### Requirement:
Begin at the line below that holds "input models available" and end at the line that holds "ML+LLM Strategies) 🚀", transcribing each line exactly and skipping any picture.

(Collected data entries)
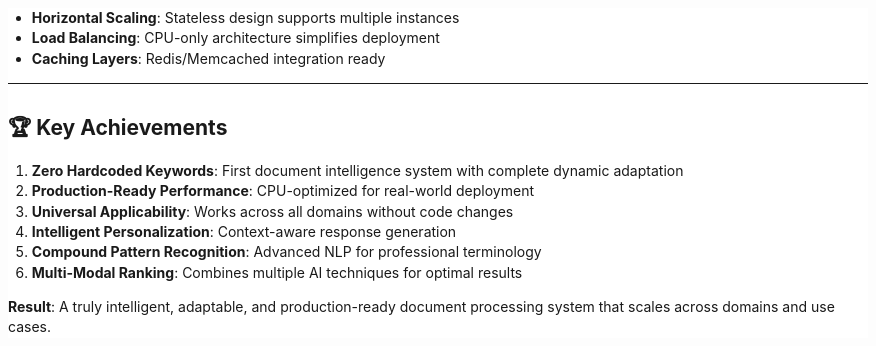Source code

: - **Horizontal Scaling**: Stateless design supports multiple instances
- **Load Balancing**: CPU-only architecture simplifies deployment
- **Caching Layers**: Redis/Memcached integration ready

---

## 🏆 Key Achievements

1. **Zero Hardcoded Keywords**: First document intelligence system with complete dynamic adaptation
2. **Production-Ready Performance**: CPU-optimized for real-world deployment
3. **Universal Applicability**: Works across all domains without code changes
4. **Intelligent Personalization**: Context-aware response generation
5. **Compound Pattern Recognition**: Advanced NLP for professional terminology
6. **Multi-Modal Ranking**: Combines multiple AI techniques for optimal results

**Result**: A truly intelligent, adaptable, and production-ready document processing system that scales across domains and use cases.
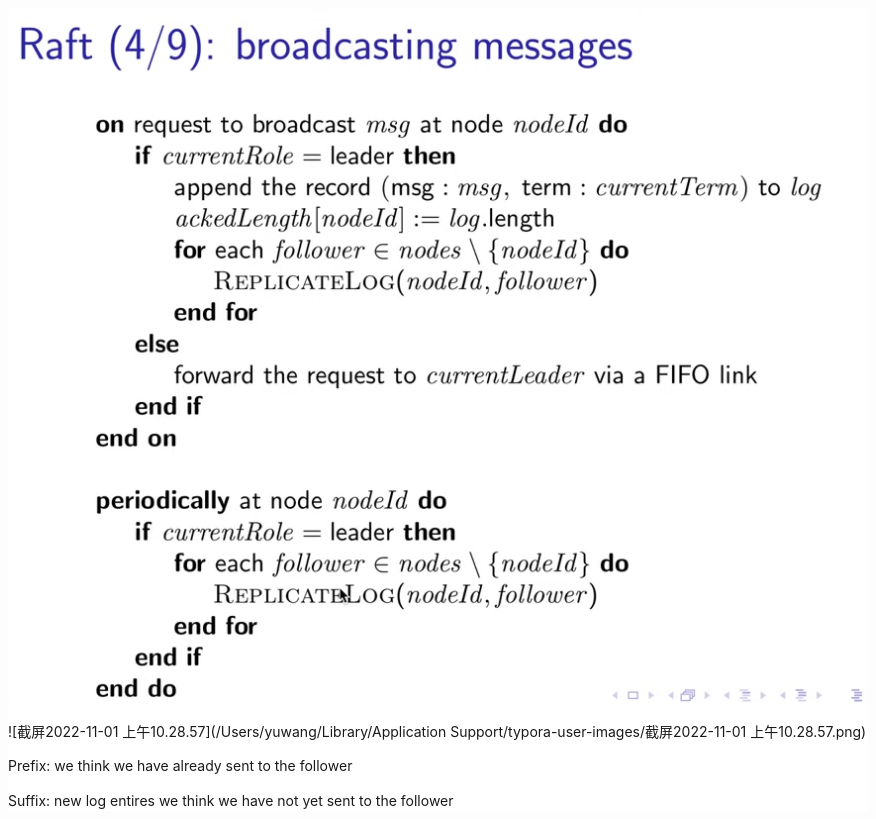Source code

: ![raft4](../../img/backend/raft4.png)

![截屏2022-11-01 上午10.28.57](/Users/yuwang/Library/Application Support/typora-user-images/截屏2022-11-01 上午10.28.57.png)

Prefix: we think we have already sent to the follower

Suffix: new log entires we think we have not yet sent to the follower
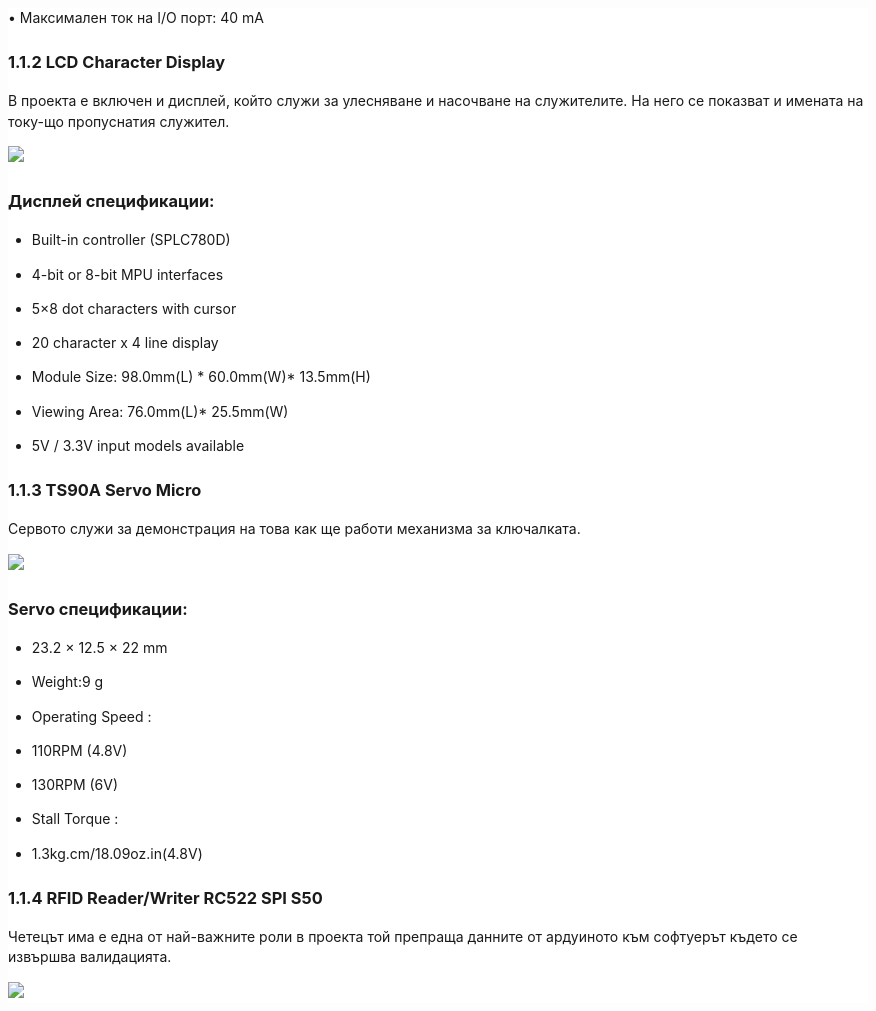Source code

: • Максимален ток на I/O порт: 40 mA

### 1.1.2 LCD Character Display

В проекта е включен и дисплей, който служи за улесняване и насочване на служителите. На него се показват и имената на току-що пропуснатия служител.

![](https://lh5.googleusercontent.com/-z0RXO3WysLg8nmlp1_ybQfD1CDbJfnLiezXxGXfh4t-IR8DAHrq_Gep_iF6rXDeAZL0jIhJLdp1MWddZF2H3dndNhuKdccWm34Rqcqyt86PmQEdr2lcsUlQjHratZZ1aEpw7Mx9)

### Дисплей спецификации:

-   Built-in controller (SPLC780D)
    
-   4-bit or 8-bit MPU interfaces
    
-   5×8 dot characters with cursor
    
-   20 character x 4 line display
    
-   Module Size: 98.0mm(L) * 60.0mm(W)* 13.5mm(H)
    
-   Viewing Area: 76.0mm(L)* 25.5mm(W)
    
-   5V / 3.3V input models available
    

  

### 1.1.3 TS90A Servo Micro

Сервото служи за демонстрация на това как ще работи механизма за ключалката.

  

![](https://lh4.googleusercontent.com/ybJcXefb4Dh0q9aShzmnW-uo3MSsGMT8aAKFS9ACz-R8UHywyjWRtKzhWSW3-Zd4kB7lCtVqZrw5M1d196QGGWmPjz_VGKVmfT8xmma_pp91cE34qzloAwS_qEsfdIAS3BjyNuVw)

  

### Servo спецификации:

-   23.2 × 12.5 × 22 mm
    
-   Weight:9 g
    
-   Operating Speed :
    
-   110RPM (4.8V)
    
-   130RPM (6V)
    
-   Stall Torque :
    
-   1.3kg.cm/18.09oz.in(4.8V)
    

### 1.1.4 RFID Reader/Writer RC522 SPI S50

Четецът има е една от най-важните роли в проекта той препраща данните от ардуиното към софтуерът където се извършва валидацията.

![](https://lh6.googleusercontent.com/Uu3_sGeT2k1DJWZi7RDCCrDggffub8IWuMLcztocGICcrLulN14ZL4lVlM19ZsdLqbZkUClXc88kLJCu5gZNqzsCM1gSa9X-eaAAKujlsV2L-7kbDmPIEOQd6xnutMgu59SL3Gff)
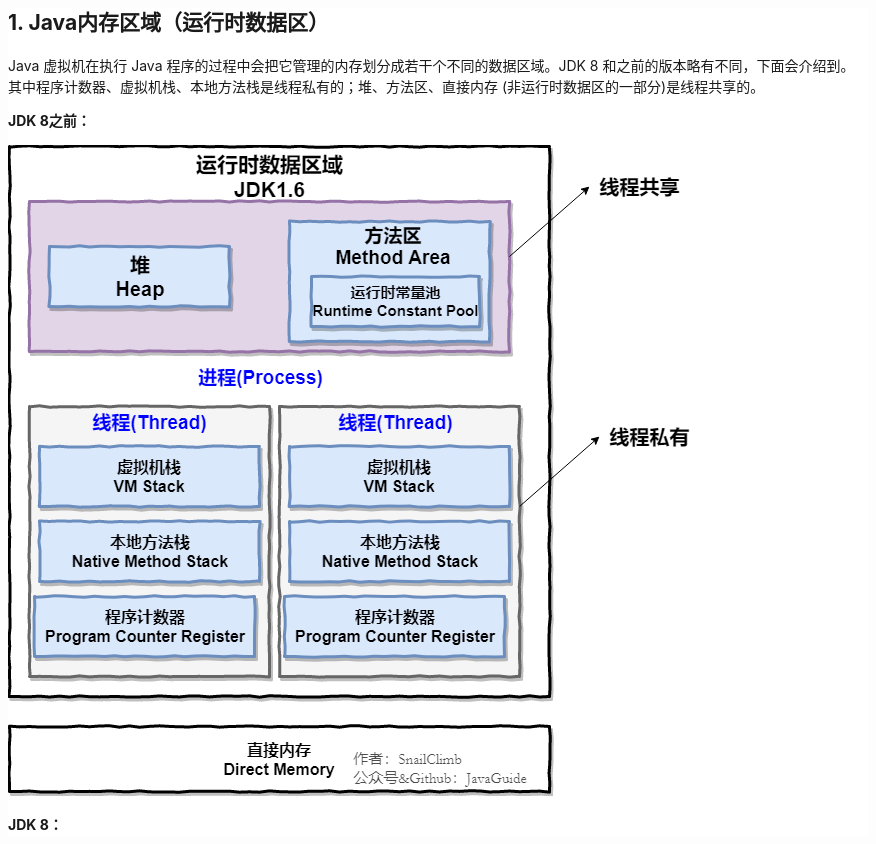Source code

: ## 1. Java内存区域（运行时数据区）

Java 虚拟机在执行 Java 程序的过程中会把它管理的内存划分成若干个不同的数据区域。JDK 8 和之前的版本略有不同，下面会介绍到。其中程序计数器、虚拟机栈、本地方法栈是线程私有的；堆、方法区、直接内存 (非运行时数据区的一部分)是线程共享的。

**JDK 8之前：**

![Java运行时数据区-JDK8之前](./images/Java虚拟机/Java运行时数据区-JDK8之前.png)

**JDK 8：**
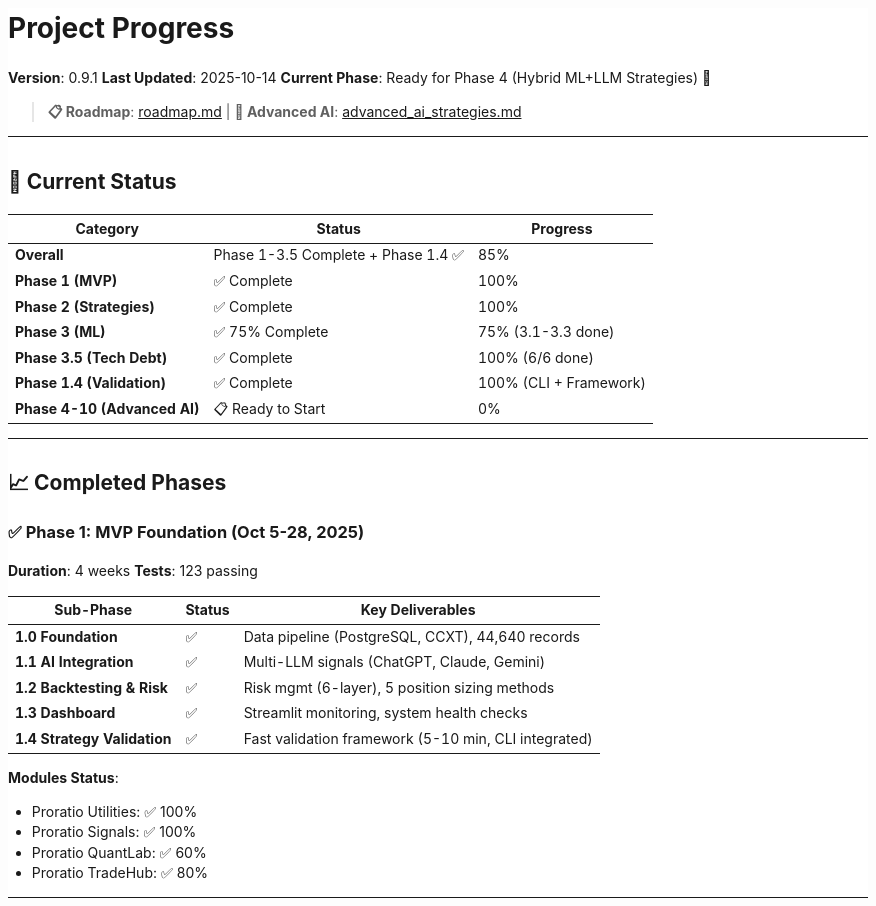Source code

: # Project Progress

**Version**: 0.9.1
**Last Updated**: 2025-10-14
**Current Phase**: Ready for Phase 4 (Hybrid ML+LLM Strategies) 🚀

> **📋 Roadmap**: [roadmap.md](roadmap.md) | **🤖 Advanced AI**: [advanced_ai_strategies.md](advanced_ai_strategies.md)

---

## 🎯 Current Status

| Category | Status | Progress |
|----------|--------|----------|
| **Overall** | Phase 1-3.5 Complete + Phase 1.4 ✅ | 85% |
| **Phase 1 (MVP)** | ✅ Complete | 100% |
| **Phase 2 (Strategies)** | ✅ Complete | 100% |
| **Phase 3 (ML)** | ✅ 75% Complete | 75% (3.1-3.3 done) |
| **Phase 3.5 (Tech Debt)** | ✅ Complete | 100% (6/6 done) |
| **Phase 1.4 (Validation)** | ✅ Complete | 100% (CLI + Framework) |
| **Phase 4-10 (Advanced AI)** | 📋 Ready to Start | 0% |

---

## 📈 Completed Phases

### ✅ Phase 1: MVP Foundation (Oct 5-28, 2025)

**Duration**: 4 weeks
**Tests**: 123 passing

| Sub-Phase | Status | Key Deliverables |
|-----------|--------|------------------|
| **1.0 Foundation** | ✅ | Data pipeline (PostgreSQL, CCXT), 44,640 records |
| **1.1 AI Integration** | ✅ | Multi-LLM signals (ChatGPT, Claude, Gemini) |
| **1.2 Backtesting & Risk** | ✅ | Risk mgmt (6-layer), 5 position sizing methods |
| **1.3 Dashboard** | ✅ | Streamlit monitoring, system health checks |
| **1.4 Strategy Validation** | ✅ | Fast validation framework (5-10 min, CLI integrated) |

**Modules Status**:
- Proratio Utilities: ✅ 100%
- Proratio Signals: ✅ 100%
- Proratio QuantLab: ✅ 60%
- Proratio TradeHub: ✅ 80%

---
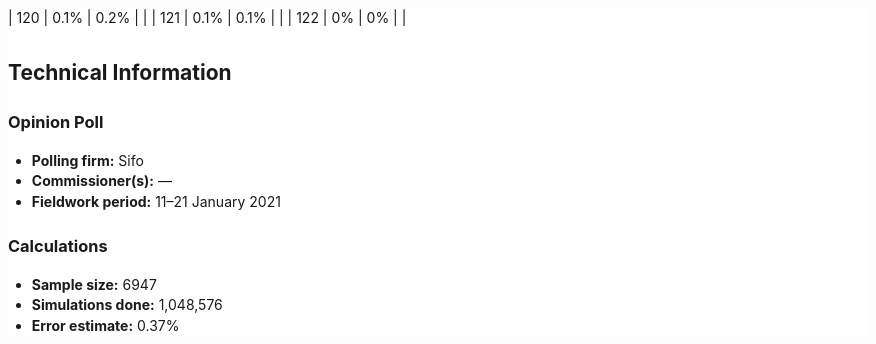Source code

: | 120 | 0.1% | 0.2% |  |
| 121 | 0.1% | 0.1% |  |
| 122 | 0% | 0% |  |


## Technical Information

### Opinion Poll

+ **Polling firm:** Sifo
+ **Commissioner(s):** —
+ **Fieldwork period:** 11–21 January 2021

### Calculations

+ **Sample size:** 6947
+ **Simulations done:** 1,048,576
+ **Error estimate:** 0.37%

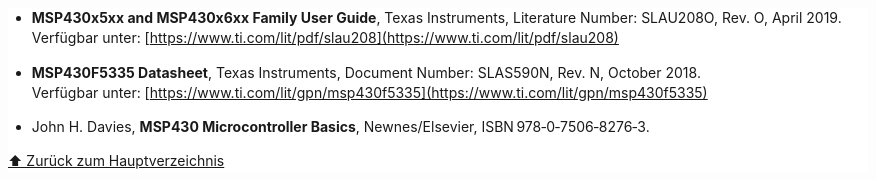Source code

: - **MSP430x5xx and MSP430x6xx Family User Guide**, Texas Instruments, Literature Number: SLAU208O, Rev. O, April 2019.  
  Verfügbar unter: [https://www.ti.com/lit/pdf/slau208](https://www.ti.com/lit/pdf/slau208)

- **MSP430F5335 Datasheet**, Texas Instruments, Document Number: SLAS590N, Rev. N, October 2018.  
  Verfügbar unter: [https://www.ti.com/lit/gpn/msp430f5335](https://www.ti.com/lit/gpn/msp430f5335)

- John H. Davies, **MSP430 Microcontroller Basics**, Newnes/Elsevier, ISBN 978‑0‑7506‑8276‑3.  

[⬆ Zurück zum Hauptverzeichnis](../README.md#kapitelübersicht--aufgabenstellungen)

### Output:
-   5V / 3.3V input models available
    

  

### 1.1.3 TS90A Servo Micro

Сервото служи за демонстрация на това как ще работи механизма за ключалката.

  

![](https://lh4.googleusercontent.com/ybJcXefb4Dh0q9aShzmnW-uo3MSsGMT8aAKFS9ACz-R8UHywyjWRtKzhWSW3-Zd4kB7lCtVqZrw5M1d196QGGWmPjz_VGKVmfT8xmma_pp91cE34qzloAwS_qEsfdIAS3BjyNuVw)

  

### Servo спецификации:

-   23.2 × 12.5 × 22 mm
    
-   Weight:9 g
    
-   Operating Speed :
    
-   110RPM (4.8V)
    
-   130RPM (6V)
    
-   Stall Torque :
    
-   1.3kg.cm/18.09oz.in(4.8V)
    

### 1.1.4 RFID Reader/Writer RC522 SPI S50

Четецът има е една от най-важните роли в проекта той препраща данните от ардуиното към софтуерът където се извършва валидацията.

![](https://lh6.googleusercontent.com/Uu3_sGeT2k1DJWZi7RDCCrDggffub8IWuMLcztocGICcrLulN14ZL4lVlM19ZsdLqbZkUClXc88kLJCu5gZNqzsCM1gSa9X-eaAAKujlsV2L-7kbDmPIEOQd6xnutMgu59SL3Gff)
Source code

: ## 1. Java内存区域（运行时数据区）

Java 虚拟机在执行 Java 程序的过程中会把它管理的内存划分成若干个不同的数据区域。JDK 8 和之前的版本略有不同，下面会介绍到。其中程序计数器、虚拟机栈、本地方法栈是线程私有的；堆、方法区、直接内存 (非运行时数据区的一部分)是线程共享的。

**JDK 8之前：**

![Java运行时数据区-JDK8之前](./images/Java虚拟机/Java运行时数据区-JDK8之前.png)

**JDK 8：**
Source code

: # Project Progress

**Version**: 0.9.1
**Last Updated**: 2025-10-14
**Current Phase**: Ready for Phase 4 (Hybrid ML+LLM Strategies) 🚀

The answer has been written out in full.